Roughly 1,500 board seats become available each year, many of them with annual cash-and-stock compensation packages averaging $300,000, said Wendeen Eolis, a veteran legal recruiter.

Law firms have become more open to the potential business opportunity that comes with putting their lawyers on corporate boards, and less worried about conflicts that could impact current business.

“You’re going to be in the presence of a significantly credentialed, capable, and highly respected group of fellow board members, many of whom are CEOs of other companies,” Eolis said.

Changing Times

The conventional wisdom had been that a lawyer-director might have a too narrow or risk-oriented focus, said Fawcett, who during his career often heard that having a lawyer as a director would be a “waste of a board seat.”

Eolis, who launched perhaps the first lawyer vetting outfit in 1967, now dedicates a large portion of her work at Eolis International Group to what she calls “career transition planning” from law to business.

“I’ve seen an exponential expansion in the consideration of lawyers for board seats,” Eolis said. She cited client pushback to the rising rates being charged by outside counsel as a catalyst for grooming legal board talent.

Companies, said Eolis, “started to see lawyers as a real asset” to their boards.

Williams, who during his time at MLA sometimes assisted in board placements, said the “vast majority” of lawyer-directors are former general counsel. It’s still relatively uncommon for those actively working in private practice to secure seats on corporate boards, he said.

Many companies with lawyers as directors do not have a relationship with those lawyers’ firms.

Karl Racine, a former attorney general for the District of Columbia, is on the board of DXC Technology Co. Racine, a partner a Hogan Lovells, said the firm “does not provide legal services” to DXC.

That’s not always the case.

Meta, buyout giant Blackstone Inc., and Warren Buffett’s Berkshire Hathaway Inc. have lawyers sitting on their boards, each while paying millions of dollars in fees per year to their firms for legal work, according to securities filings. Many other companies with lawyer-directors do not have to disclose what they paid firms with lawyers on their boards due to the smaller amounts of payments involved.

Expanding the pool of director candidates to include lawyers has also helped companies address calls for more boardroom diversity, be it through age, ethnicity, gender, or professional perspective, noted Eolis, Hackett, and Williams.

Addressing Conflicts

Williams and Eolis said the conventionally understood threshold for maximum number of directorships a lawyer can hold is likely three for public companies.

While many firms appear to have loosened their restrictions, Williams said lawyers still “have to be very cautious on the conflicts side.”

Out of 25 largest law firms in the US, based on gross revenue, only one returned a request to disclose its policy about its lawyers serving on corporate boards.

McDermott Will & Emery “encourages board participation and maintains a policy requiring consultation and approval from the general counsel to protect against potential conflicts of interest,” a spokeswoman said.

Increased exposure fueled by merger mania in Big Law and an uptick in lateral hiring has compelled firms to address and resolve all kinds of conflicts, including those that arise from board service, Eolis and Hackett said.

Brianna Castro, a senior director of US research at proxy advisory firm Glass, Lewis & Co., said there is a “wide variety” of disclosures that companies make when it comes to related-party transactions involving law firms. Securities laws and company bylaws provide varying levels of guidance to disclosing legal fees. Glass Lewis encourages companies to be as transparent as possible.

» Data supplied
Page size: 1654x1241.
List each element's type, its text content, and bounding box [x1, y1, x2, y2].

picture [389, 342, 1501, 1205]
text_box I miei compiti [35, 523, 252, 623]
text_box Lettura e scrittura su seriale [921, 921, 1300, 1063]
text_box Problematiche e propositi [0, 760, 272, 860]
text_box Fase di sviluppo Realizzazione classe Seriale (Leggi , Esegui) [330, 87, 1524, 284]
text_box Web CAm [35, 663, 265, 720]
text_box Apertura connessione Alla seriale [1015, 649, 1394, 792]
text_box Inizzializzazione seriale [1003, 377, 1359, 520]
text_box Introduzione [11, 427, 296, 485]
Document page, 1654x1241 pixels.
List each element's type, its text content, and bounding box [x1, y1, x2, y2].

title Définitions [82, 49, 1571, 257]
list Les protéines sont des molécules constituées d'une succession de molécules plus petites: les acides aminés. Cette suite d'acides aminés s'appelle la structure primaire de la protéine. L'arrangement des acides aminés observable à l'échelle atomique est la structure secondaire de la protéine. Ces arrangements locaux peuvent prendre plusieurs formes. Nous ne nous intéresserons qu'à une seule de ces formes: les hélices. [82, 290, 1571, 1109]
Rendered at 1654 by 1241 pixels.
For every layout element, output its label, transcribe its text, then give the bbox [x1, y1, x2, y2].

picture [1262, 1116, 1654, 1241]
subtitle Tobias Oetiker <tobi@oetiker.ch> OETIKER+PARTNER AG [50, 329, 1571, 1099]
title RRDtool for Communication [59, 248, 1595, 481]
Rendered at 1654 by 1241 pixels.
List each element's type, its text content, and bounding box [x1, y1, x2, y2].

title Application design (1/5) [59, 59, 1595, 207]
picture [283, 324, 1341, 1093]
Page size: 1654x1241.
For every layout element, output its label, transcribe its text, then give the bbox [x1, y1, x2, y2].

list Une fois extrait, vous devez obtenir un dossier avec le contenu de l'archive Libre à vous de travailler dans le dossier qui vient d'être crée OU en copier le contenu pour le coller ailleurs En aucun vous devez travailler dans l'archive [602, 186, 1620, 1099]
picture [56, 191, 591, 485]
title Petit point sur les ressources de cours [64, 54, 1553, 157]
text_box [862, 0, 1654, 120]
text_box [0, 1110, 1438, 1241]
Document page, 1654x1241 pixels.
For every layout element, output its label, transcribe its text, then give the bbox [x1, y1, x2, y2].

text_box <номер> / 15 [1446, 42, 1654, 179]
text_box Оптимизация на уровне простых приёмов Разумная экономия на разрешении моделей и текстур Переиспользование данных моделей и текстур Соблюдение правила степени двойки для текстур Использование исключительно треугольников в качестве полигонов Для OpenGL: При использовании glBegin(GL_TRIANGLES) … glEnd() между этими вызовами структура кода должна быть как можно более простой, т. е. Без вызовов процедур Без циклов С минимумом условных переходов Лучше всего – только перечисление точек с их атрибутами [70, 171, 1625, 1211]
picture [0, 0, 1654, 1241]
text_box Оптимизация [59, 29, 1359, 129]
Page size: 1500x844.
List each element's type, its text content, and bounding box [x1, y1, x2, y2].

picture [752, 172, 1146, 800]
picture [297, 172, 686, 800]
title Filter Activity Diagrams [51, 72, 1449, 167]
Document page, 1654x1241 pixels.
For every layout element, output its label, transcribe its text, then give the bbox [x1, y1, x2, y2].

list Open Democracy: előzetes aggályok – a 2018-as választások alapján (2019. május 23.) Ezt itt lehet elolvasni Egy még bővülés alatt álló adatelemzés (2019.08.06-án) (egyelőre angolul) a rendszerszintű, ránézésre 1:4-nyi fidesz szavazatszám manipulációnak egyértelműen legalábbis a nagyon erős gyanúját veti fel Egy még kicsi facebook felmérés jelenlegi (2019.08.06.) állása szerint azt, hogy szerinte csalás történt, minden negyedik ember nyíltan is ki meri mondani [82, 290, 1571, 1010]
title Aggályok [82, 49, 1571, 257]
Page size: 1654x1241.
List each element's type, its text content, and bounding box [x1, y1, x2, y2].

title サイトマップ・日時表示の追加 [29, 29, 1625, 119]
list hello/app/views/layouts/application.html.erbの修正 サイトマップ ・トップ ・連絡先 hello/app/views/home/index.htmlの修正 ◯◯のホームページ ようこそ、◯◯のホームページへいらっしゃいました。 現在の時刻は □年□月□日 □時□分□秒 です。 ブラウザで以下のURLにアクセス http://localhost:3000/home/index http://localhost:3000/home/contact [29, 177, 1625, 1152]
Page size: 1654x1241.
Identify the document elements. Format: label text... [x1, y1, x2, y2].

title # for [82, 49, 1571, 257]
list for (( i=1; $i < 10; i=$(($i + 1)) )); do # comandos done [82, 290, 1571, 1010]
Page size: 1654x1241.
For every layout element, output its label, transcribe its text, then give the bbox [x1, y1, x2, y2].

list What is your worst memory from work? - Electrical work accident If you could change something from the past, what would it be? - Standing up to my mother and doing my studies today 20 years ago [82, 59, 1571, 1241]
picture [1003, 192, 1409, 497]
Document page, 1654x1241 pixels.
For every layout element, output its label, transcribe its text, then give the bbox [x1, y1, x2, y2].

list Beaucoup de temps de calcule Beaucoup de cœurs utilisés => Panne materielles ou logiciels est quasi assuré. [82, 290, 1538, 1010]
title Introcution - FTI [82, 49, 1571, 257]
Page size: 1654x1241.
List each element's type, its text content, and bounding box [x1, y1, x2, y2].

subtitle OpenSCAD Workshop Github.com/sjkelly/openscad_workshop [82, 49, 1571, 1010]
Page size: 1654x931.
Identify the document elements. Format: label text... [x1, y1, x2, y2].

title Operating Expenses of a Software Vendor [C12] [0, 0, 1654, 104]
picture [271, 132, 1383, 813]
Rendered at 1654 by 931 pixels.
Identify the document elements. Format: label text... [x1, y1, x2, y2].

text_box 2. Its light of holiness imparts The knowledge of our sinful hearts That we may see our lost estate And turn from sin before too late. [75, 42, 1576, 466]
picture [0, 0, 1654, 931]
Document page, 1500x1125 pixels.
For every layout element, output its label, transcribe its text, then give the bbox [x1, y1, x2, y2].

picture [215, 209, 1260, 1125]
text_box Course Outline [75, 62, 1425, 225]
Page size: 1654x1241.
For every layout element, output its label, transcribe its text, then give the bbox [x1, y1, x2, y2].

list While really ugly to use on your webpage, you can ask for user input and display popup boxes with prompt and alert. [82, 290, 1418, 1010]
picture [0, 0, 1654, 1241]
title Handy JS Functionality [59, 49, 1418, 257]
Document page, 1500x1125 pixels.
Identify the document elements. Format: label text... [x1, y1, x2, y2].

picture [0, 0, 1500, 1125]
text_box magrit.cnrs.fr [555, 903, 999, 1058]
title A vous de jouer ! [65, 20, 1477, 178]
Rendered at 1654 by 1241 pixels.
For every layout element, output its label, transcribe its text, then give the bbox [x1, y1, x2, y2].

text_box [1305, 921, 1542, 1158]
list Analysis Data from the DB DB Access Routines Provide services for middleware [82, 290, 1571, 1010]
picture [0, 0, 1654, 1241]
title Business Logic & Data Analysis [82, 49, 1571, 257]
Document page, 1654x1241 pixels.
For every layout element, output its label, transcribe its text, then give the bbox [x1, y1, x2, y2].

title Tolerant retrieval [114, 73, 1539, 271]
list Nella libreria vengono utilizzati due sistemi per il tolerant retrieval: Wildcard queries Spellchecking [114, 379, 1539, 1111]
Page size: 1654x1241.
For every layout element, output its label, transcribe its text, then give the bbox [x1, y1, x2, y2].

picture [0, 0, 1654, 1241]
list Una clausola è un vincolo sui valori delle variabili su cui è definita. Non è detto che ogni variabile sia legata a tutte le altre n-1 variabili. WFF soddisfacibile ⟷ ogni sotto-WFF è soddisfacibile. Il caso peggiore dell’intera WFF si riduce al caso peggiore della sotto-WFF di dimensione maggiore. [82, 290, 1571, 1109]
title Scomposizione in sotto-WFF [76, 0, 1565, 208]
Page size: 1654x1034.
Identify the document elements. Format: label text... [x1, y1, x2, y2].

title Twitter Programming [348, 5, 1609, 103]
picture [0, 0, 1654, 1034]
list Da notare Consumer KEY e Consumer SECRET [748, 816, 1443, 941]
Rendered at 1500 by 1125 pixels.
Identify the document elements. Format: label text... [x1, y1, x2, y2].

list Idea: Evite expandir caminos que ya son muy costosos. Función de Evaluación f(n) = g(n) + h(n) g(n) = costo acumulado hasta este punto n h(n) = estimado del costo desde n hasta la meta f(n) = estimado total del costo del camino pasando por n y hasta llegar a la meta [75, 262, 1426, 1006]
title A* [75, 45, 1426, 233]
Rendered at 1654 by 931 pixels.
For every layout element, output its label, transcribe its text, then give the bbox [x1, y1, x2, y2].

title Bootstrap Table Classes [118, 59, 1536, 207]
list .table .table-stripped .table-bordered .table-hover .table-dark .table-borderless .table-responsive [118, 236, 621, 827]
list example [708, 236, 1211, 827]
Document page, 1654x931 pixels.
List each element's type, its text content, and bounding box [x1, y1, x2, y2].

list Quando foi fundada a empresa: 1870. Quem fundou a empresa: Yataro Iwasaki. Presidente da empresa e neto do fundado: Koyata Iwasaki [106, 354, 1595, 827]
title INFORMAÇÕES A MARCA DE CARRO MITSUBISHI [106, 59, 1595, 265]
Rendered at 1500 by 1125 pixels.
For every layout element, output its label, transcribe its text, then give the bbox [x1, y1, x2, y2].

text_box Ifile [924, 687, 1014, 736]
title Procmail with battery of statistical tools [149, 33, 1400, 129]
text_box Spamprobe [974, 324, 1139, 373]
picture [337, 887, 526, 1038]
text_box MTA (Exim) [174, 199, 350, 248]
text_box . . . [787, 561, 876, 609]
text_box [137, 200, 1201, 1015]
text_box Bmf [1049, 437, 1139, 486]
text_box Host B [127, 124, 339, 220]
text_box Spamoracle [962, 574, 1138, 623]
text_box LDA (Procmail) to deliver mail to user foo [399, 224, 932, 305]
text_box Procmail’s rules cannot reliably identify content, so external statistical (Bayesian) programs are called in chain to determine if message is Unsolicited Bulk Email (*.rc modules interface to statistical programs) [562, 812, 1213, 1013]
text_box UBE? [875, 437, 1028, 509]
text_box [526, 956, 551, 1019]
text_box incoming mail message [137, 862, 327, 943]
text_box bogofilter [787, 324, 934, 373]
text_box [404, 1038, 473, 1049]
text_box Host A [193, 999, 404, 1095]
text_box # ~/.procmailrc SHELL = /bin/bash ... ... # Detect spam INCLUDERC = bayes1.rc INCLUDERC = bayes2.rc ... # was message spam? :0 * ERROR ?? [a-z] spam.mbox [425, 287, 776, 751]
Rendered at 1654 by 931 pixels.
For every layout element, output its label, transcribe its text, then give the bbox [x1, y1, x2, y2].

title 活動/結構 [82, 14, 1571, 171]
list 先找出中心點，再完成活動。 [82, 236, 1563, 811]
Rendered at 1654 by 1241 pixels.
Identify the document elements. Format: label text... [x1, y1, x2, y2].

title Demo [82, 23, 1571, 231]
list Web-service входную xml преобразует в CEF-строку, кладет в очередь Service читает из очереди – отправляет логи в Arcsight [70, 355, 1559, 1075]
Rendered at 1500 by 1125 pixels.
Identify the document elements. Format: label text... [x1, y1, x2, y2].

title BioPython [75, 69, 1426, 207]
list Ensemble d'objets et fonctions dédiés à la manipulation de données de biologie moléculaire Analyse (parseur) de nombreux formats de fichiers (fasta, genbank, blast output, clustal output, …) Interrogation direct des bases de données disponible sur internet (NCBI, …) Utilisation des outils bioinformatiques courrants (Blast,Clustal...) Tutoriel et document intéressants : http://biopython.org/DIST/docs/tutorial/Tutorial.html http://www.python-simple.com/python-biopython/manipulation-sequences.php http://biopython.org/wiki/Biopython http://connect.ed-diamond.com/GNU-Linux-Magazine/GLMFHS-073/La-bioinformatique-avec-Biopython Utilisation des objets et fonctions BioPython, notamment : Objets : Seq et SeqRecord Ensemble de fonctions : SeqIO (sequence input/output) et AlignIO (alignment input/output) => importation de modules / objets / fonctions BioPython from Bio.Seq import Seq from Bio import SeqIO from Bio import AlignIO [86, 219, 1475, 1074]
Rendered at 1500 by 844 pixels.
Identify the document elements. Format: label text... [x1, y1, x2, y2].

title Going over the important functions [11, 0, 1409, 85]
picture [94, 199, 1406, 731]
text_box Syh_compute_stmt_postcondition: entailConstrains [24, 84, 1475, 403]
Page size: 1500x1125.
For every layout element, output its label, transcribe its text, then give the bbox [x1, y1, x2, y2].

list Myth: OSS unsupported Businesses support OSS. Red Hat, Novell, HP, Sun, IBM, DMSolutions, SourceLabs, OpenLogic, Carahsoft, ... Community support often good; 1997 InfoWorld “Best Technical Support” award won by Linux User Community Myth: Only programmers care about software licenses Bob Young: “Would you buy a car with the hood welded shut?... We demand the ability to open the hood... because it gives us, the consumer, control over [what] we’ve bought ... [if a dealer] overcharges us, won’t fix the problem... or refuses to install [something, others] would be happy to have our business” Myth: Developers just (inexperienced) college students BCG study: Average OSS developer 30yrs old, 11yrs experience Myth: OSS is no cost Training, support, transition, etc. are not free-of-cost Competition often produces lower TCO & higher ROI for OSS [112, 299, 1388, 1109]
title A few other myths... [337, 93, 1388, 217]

» List of tasks
(1) From the article on lawyers serving on corporate boards, reproduce the passage starting at "Brianna Castro, a" and ending at "transparent as possible.".
(2) In the article on lawyers serving on corporate boards, what is the conventionally understood maximum number of public-company directorships a lawyer can hold?

» Worked solutions
(1)
Brianna Castro, a senior director of US research at proxy advisory firm Glass, Lewis & Co., said there is a “wide variety” of disclosures that companies make when it comes to related-party transactions involving law firms. Securities laws and company bylaws provide varying levels of guidance to disclosing legal fees. Glass Lewis encourages companies to be as transparent as possible.

(2) Likely three.